Friday, July 06, 2007

COURT RULES BUSH CAN IGNORE CONSTITUTION IF YOU CAN'T CATCH HIM DOING IT

UPDATED

ADAM LIPTAK, NY TIMES - A divided federal appeals court today dismissed a case challenging the National Security Agency’s program to wiretap without warrants the international communications of some Americans, reversing a trial judge’s order that the program be shut down. . .

The majority did not rule on the merits of the case, though the appeals judge who wrote the lead opinion, Alice M. Batchelder, said the case provoked "a cascade of serious questions." Those questions included whether the program violated a 1978 law, the Foreign Intelligence Surveillance Act, along with the Constitution’s First and Fourth Amendments. . .

A number of other challenges to the program have been consolidated before a federal judge in San Francisco, and the federal appeals court in California, the United States Court of Appeals for the Ninth Circuit, will hear an appeal from one of the judge’s preliminary rulings next month.

Some plaintiffs in that case contend that they can prove standing even under the Sixth Circuit majority’s analysis.

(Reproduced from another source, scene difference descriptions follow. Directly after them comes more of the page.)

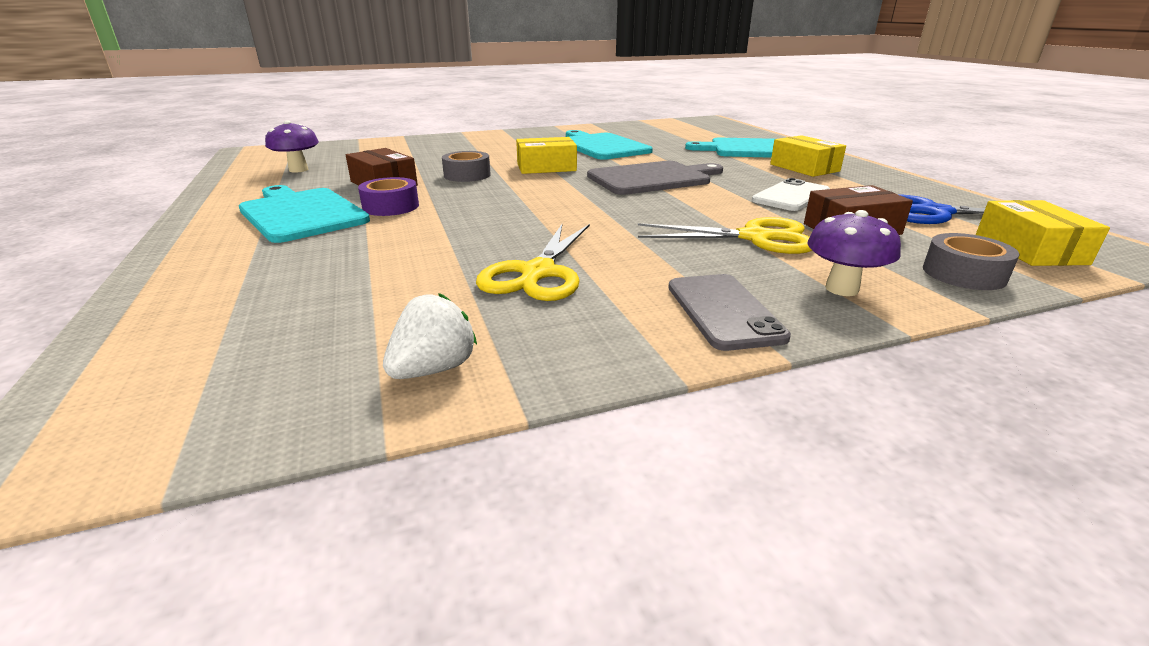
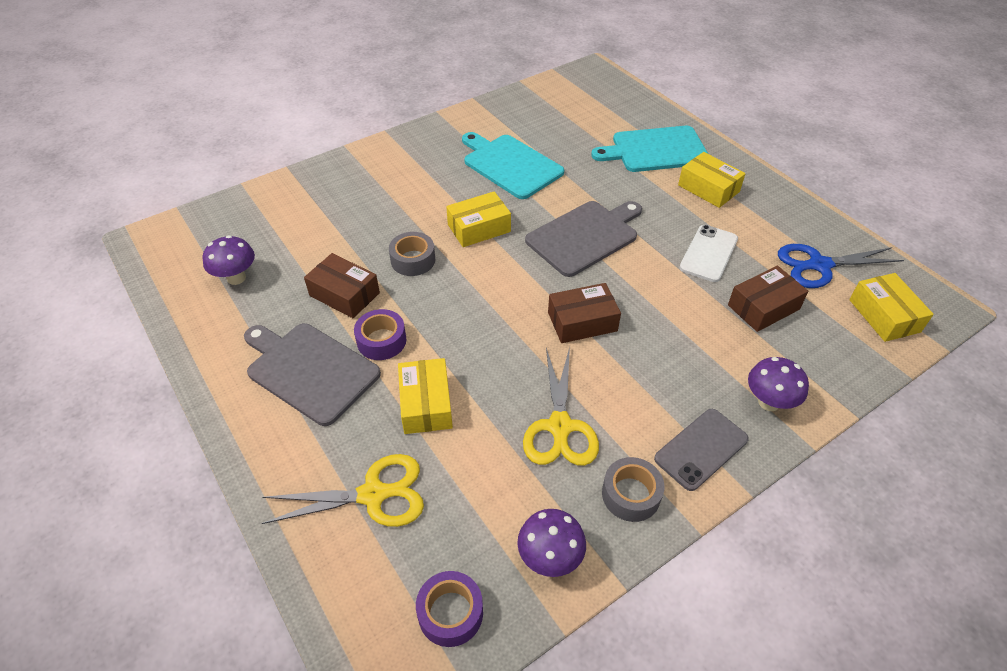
camera: 15 degrees left, 20 degrees up
turquoise cutting board [239,185,370,243] -> grey cutting board [244,323,381,426]
white strawberry [383,293,477,379] -> purple mushroom [517,509,586,577]
yellow scissors [638,217,812,254] -> yellow scissors moved to [262,454,424,527]
grey phone [668,274,791,351] -> grey phone turned 75 degrees clockwise [654,409,749,491]
grey tape [923,233,1019,290] -> grey tape moved to [602,457,664,522]
none -> yellow box [398,358,453,434]
none -> purple tape [416,571,483,647]
none -> brown box [548,283,621,343]

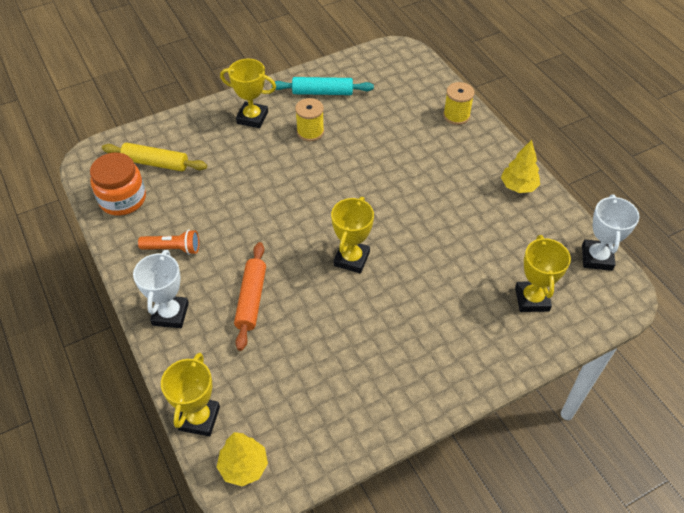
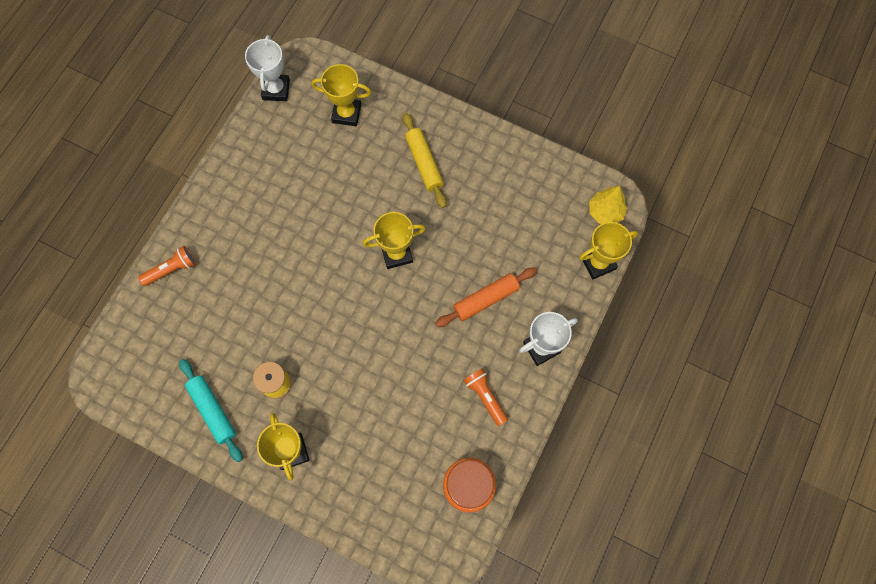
camera: 125 degrees left, 20 degrees up
yellow rolling pin [102,143,207,171] -> yellow rolling pin moved to [403,113,446,208]
yellow spool [443,82,475,125] -> orange flashlight [138,246,196,286]
yellow tree [501,140,540,193] -> none
yellow trophy [515,235,571,312] -> yellow trophy turned 45 degrees clockwise [311,64,371,126]
white trophy [582,195,639,271] -> white trophy turned 60 degrees counterclockwise [245,35,290,101]

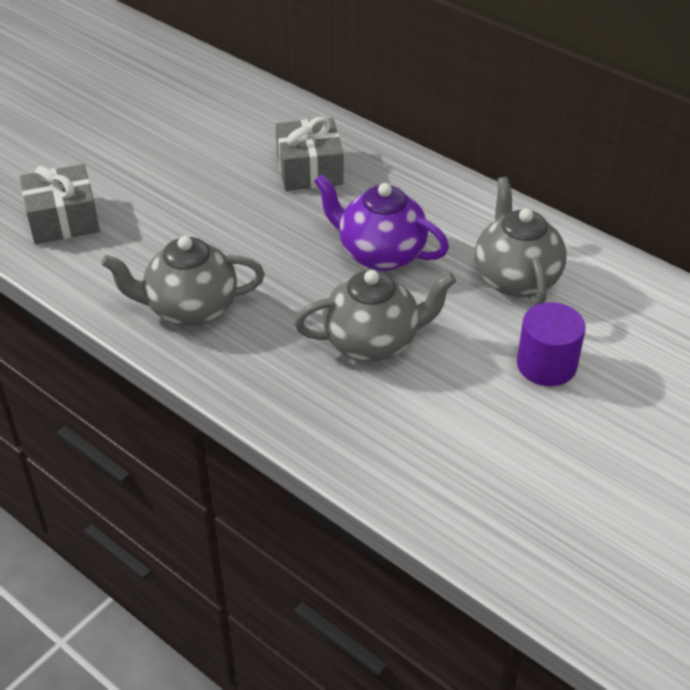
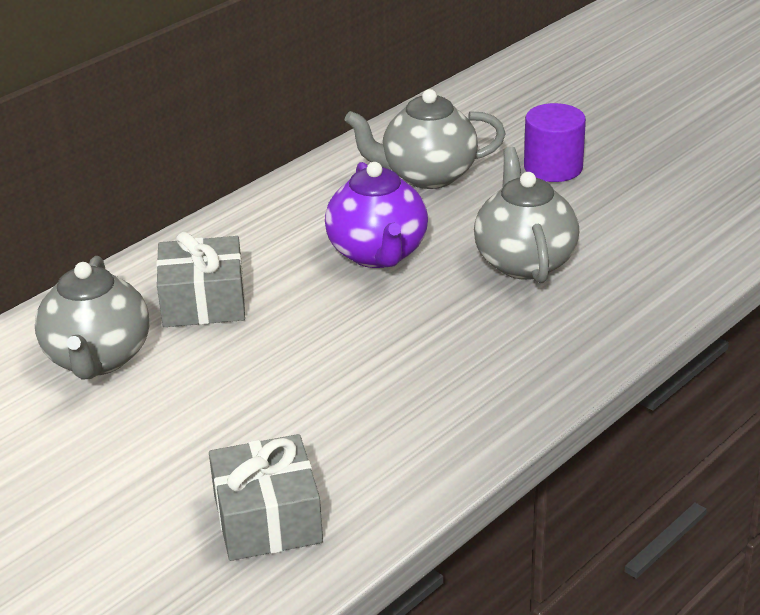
camera: 85 degrees left, 10 degrees down
grey teapot [101,236,265,326] -> grey teapot moved to [35,256,149,380]
purple teapot [314,174,449,271] -> purple teapot turned 45 degrees counterclockwise [325,162,428,268]

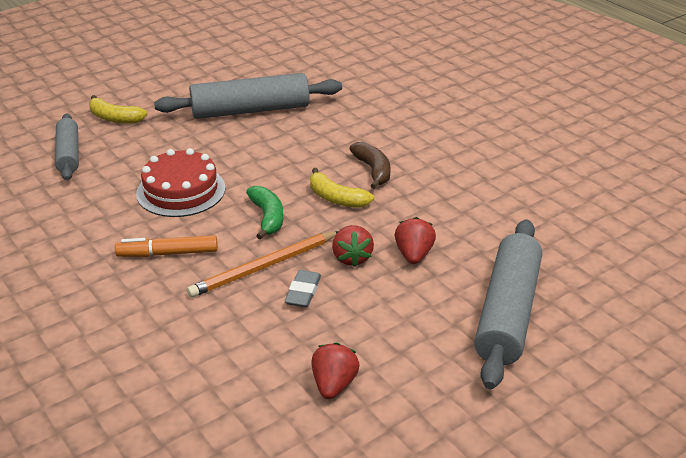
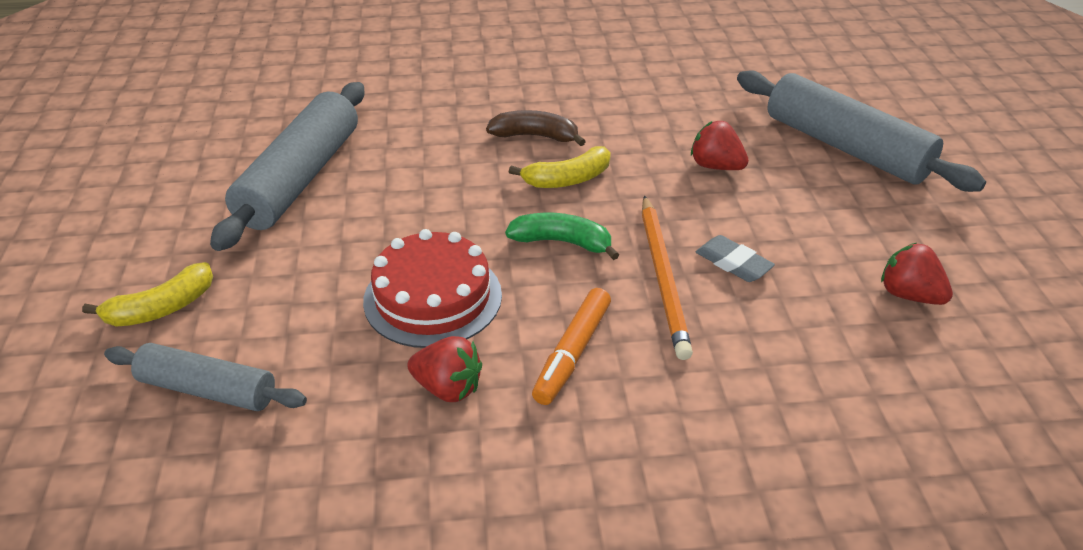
camera: 60 degrees left, 5 degrees up
red strawberry [332,225,374,267] -> red strawberry moved to [407,336,482,402]

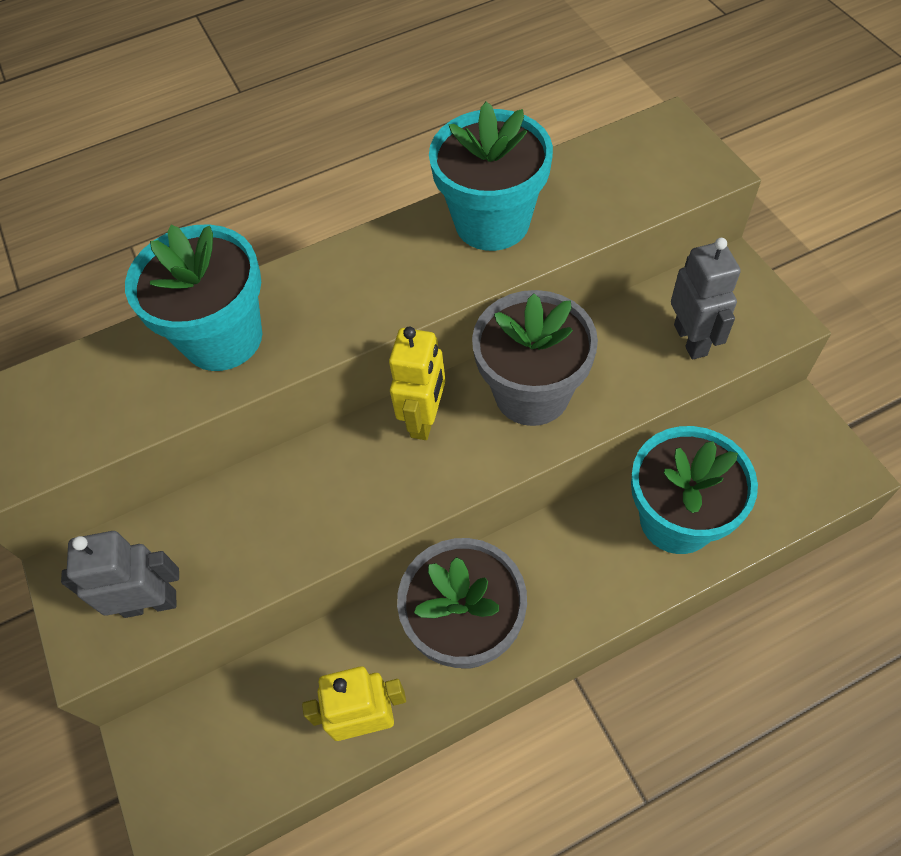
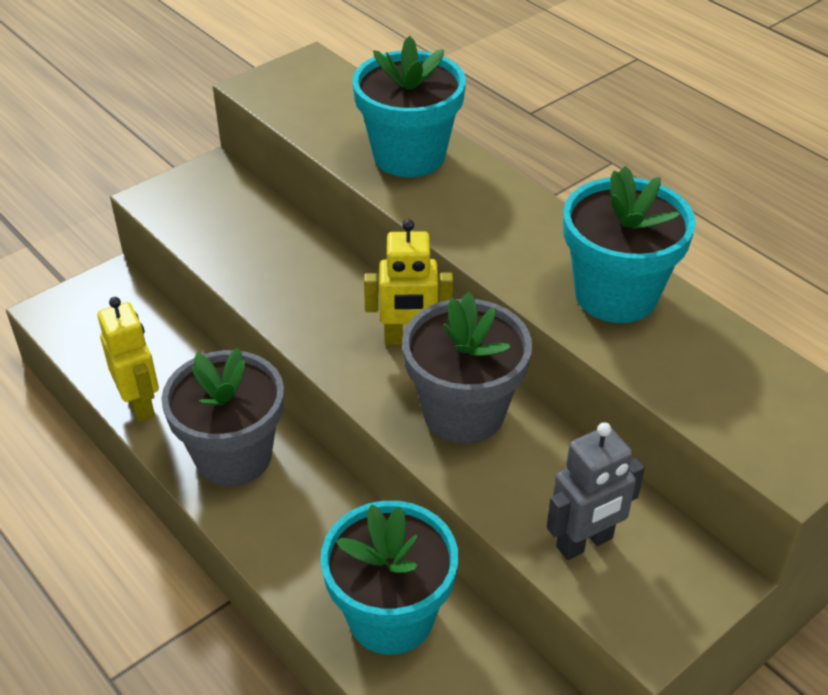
camera: 70 degrees right, 15 degrees down
grey robot [61,531,179,618] -> none

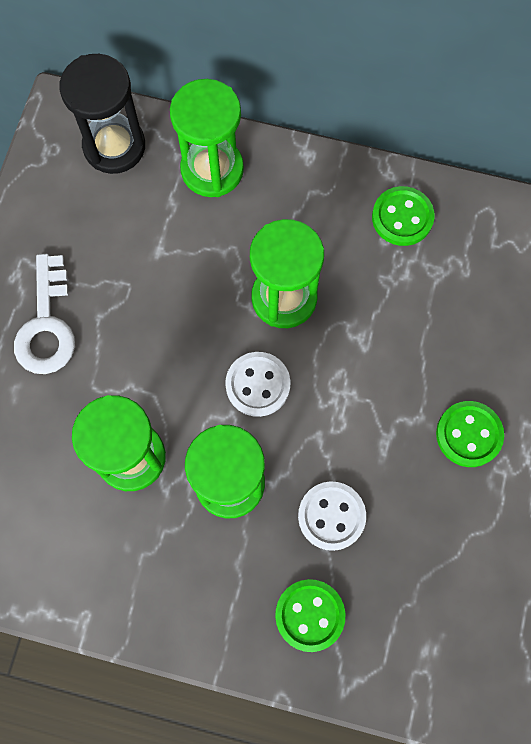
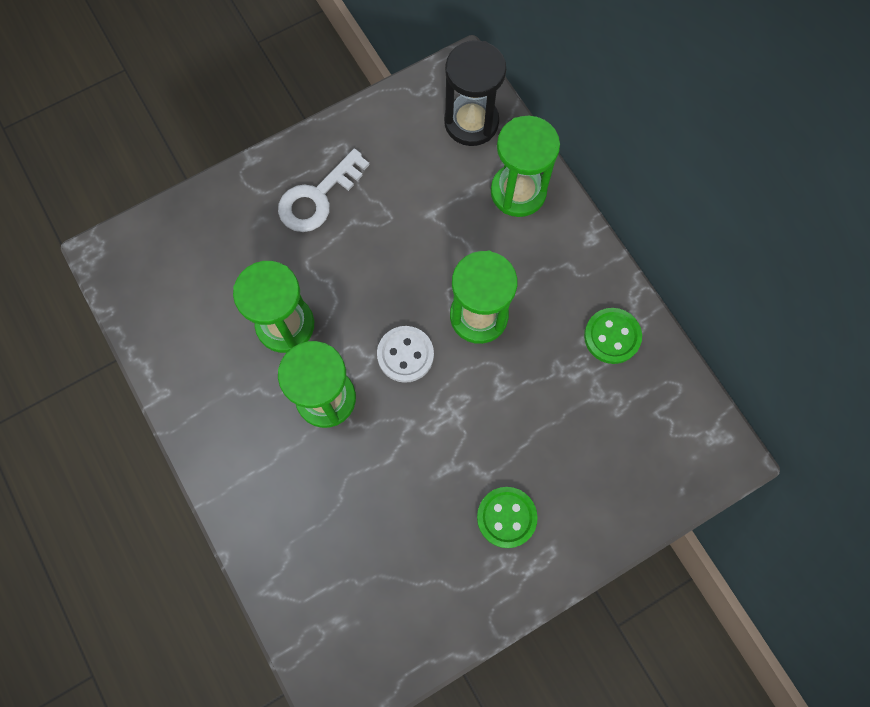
camera: 45 degrees right, 0 degrees up
green button [275,579,345,652] -> none
white button [298,481,366,551] -> none

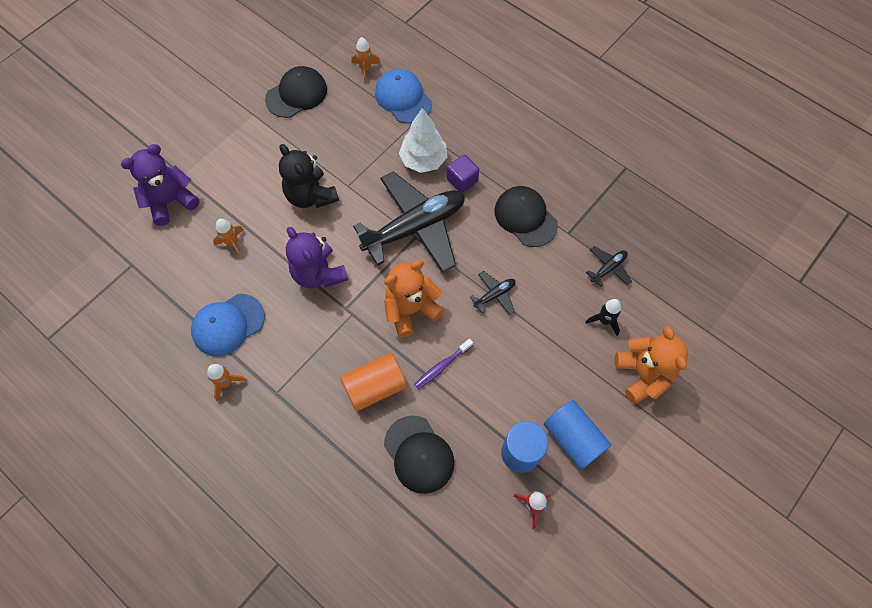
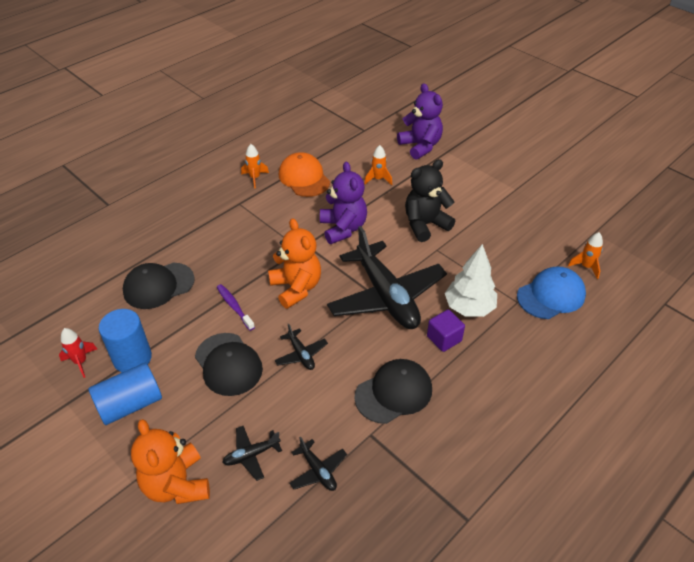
camera: 95 degrees right, 20 degrees down
blue cap [191,294,265,356] -> orange cap [279,152,330,197]
black cap [265,66,327,118] -> black cap moved to [195,333,263,396]
purple teddy bear [286,227,349,289] -> purple teddy bear turned 105 degrees clockwise [320,162,367,244]
orange cylinder [340,353,407,411] -> none
black rocket [585,299,621,336] -> black plane [222,426,282,481]
orange teddy bear [615,326,688,404] -> orange teddy bear turned 75 degrees clockwise [131,419,210,504]

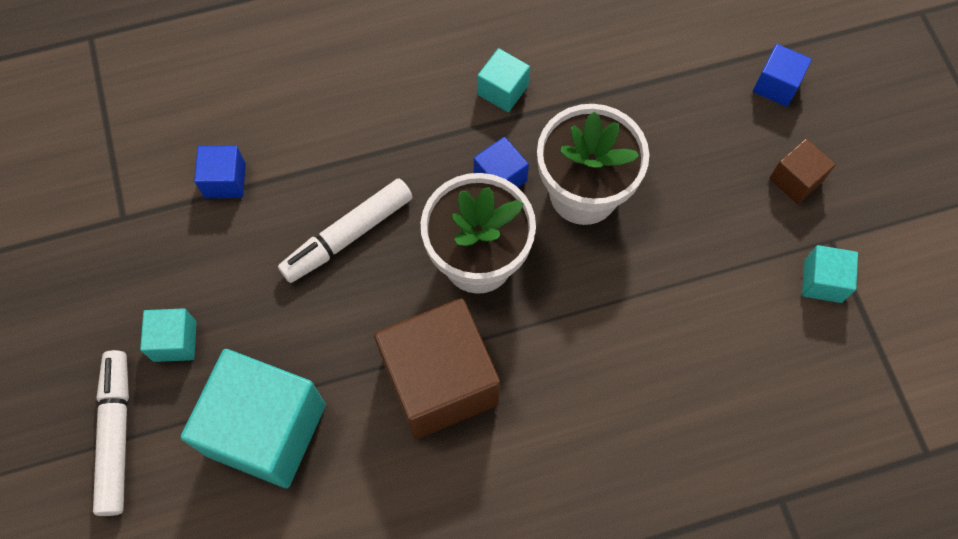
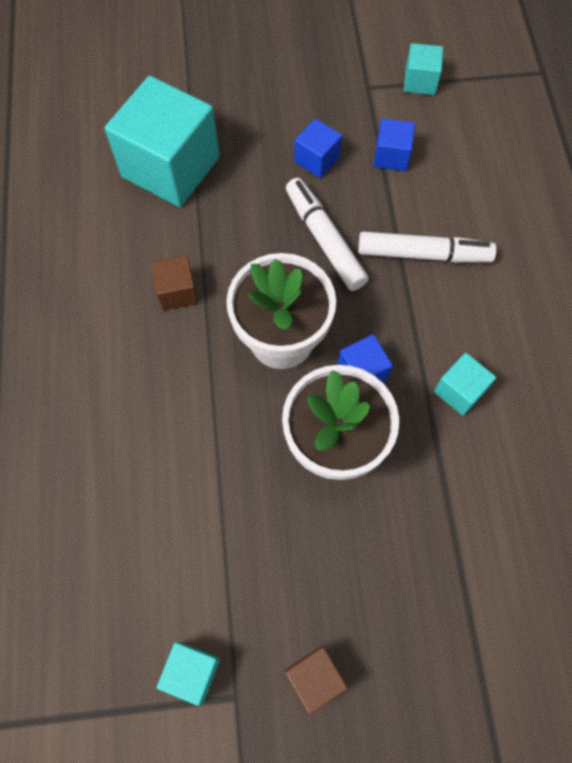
camera: 100 degrees right, 0 degrees up
white marker [93,350,129,516] -> white marker moved to [358,232,497,263]
turquoise cube [140,308,197,362] -> turquoise cube moved to [404,43,443,95]
brown cube [374,298,500,439] -> brown cube [151,255,198,311], size x0.46
blue cube [753,44,812,107] -> blue cube moved to [294,119,342,178]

Those plaintiffs, an Islamic charity and two of its lawyers, say they have seen a classified document confirming that their communications were actually intercepted.

ACLU - Said ACLU Legal Director Steven R. Shapiro:"As a result of today's decision, the Bush administration has been left free to violate the Foreign Intelligence Surveillance Act, which Congress adopted almost 30 years ago to prevent the executive branch from engaging in precisely this kind of unchecked surveillance."